- [EXERCISE] Copy every line of text in the records below without changing anything, and leave the pictures out of your answer.

════════

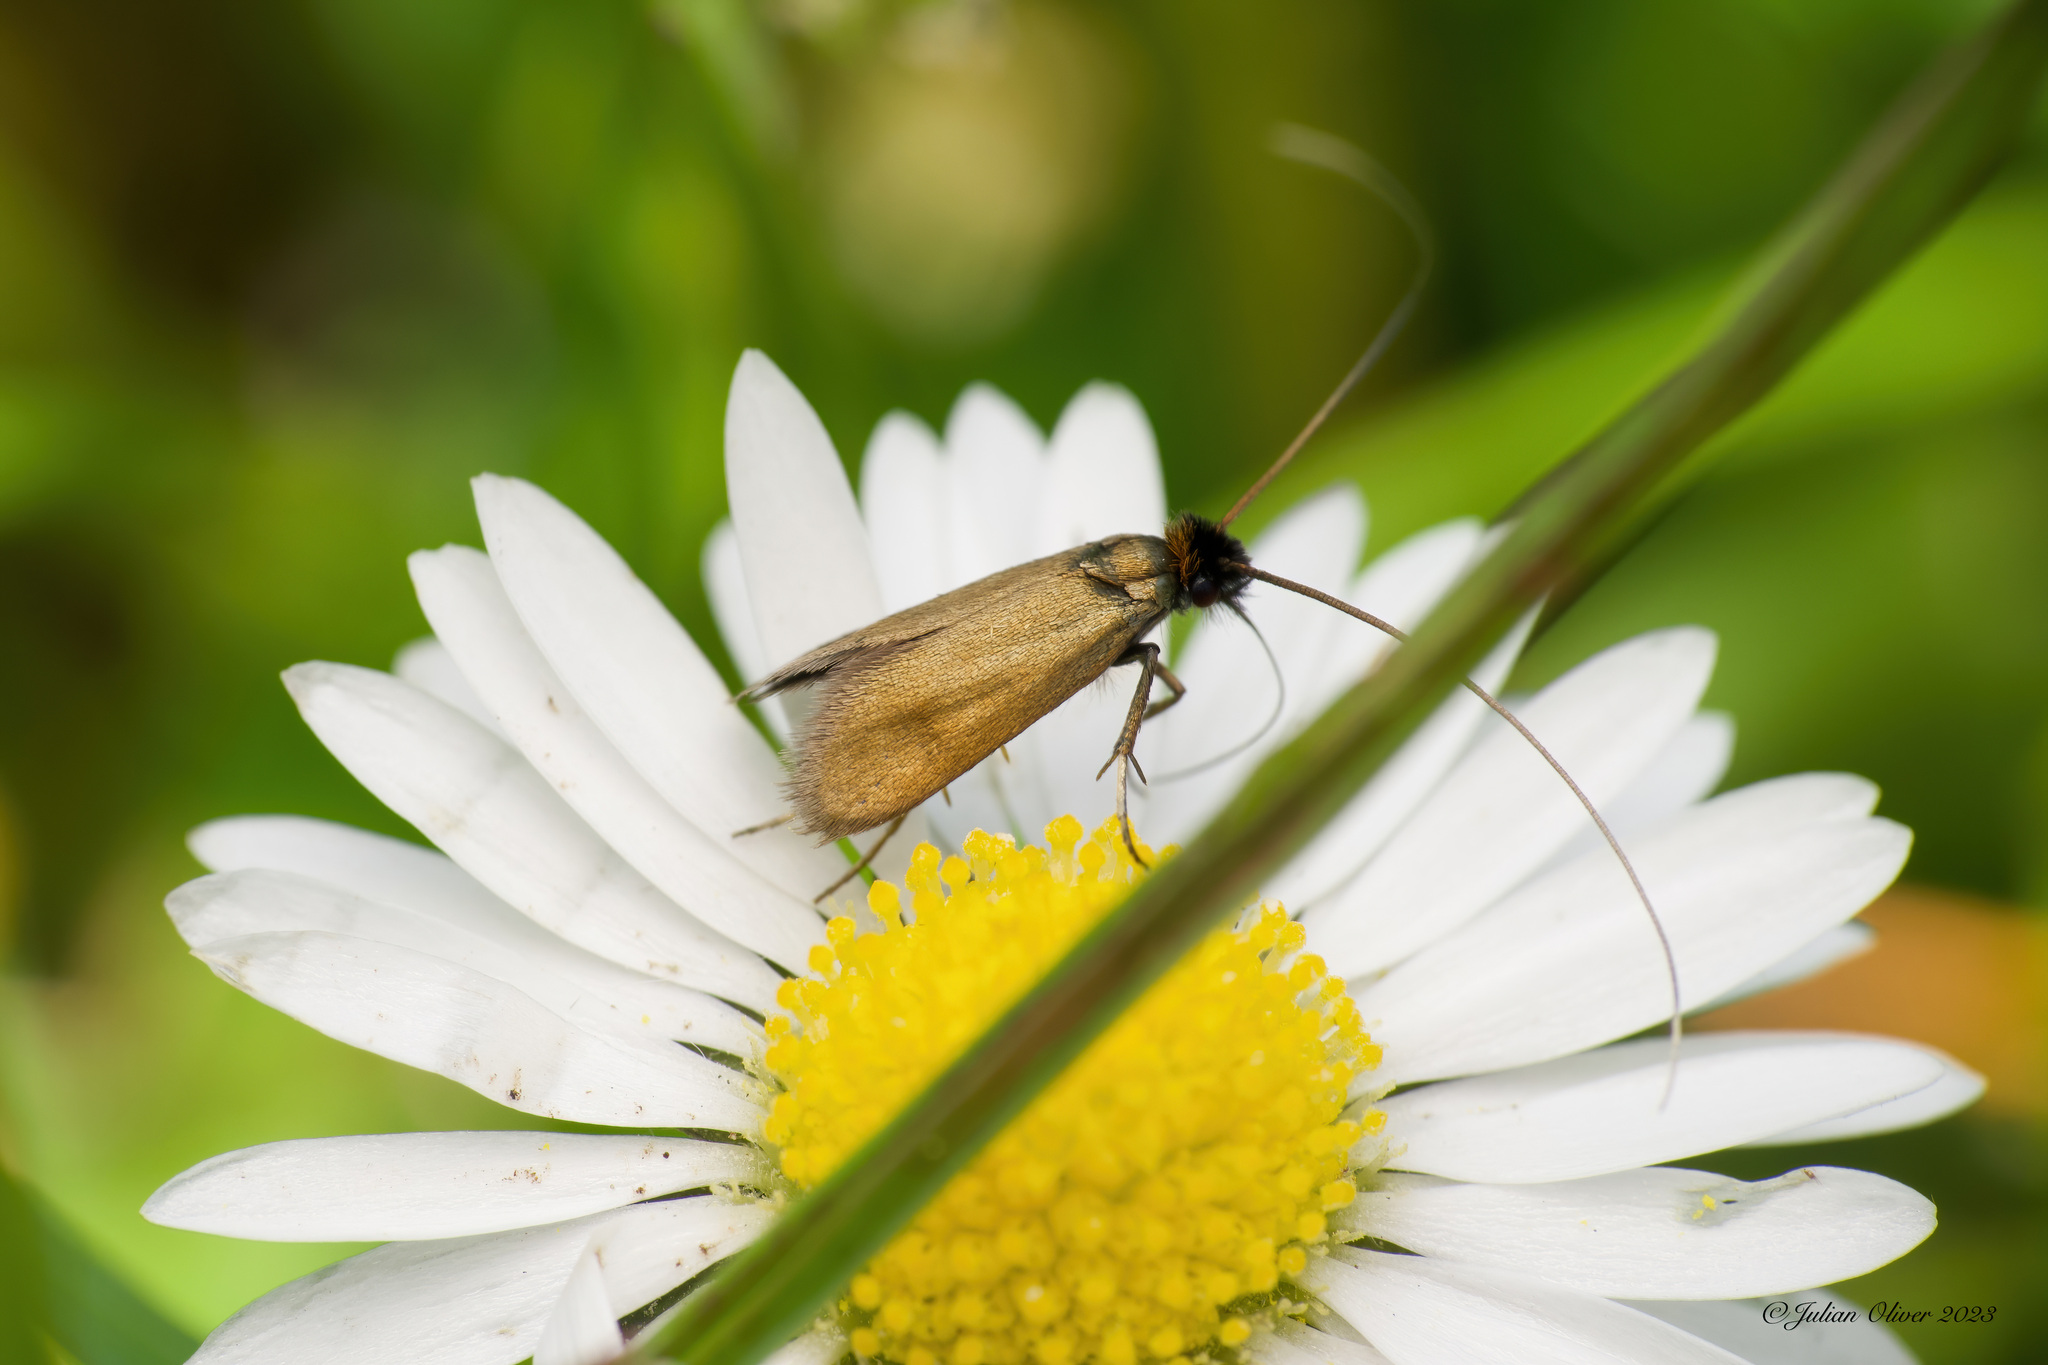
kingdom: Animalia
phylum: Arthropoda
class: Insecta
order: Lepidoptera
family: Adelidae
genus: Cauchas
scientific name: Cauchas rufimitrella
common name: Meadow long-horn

════════

- [EXERCISE ANSWER]
kingdom: Animalia
phylum: Arthropoda
class: Insecta
order: Lepidoptera
family: Adelidae
genus: Cauchas
scientific name: Cauchas rufimitrella
common name: Meadow long-horn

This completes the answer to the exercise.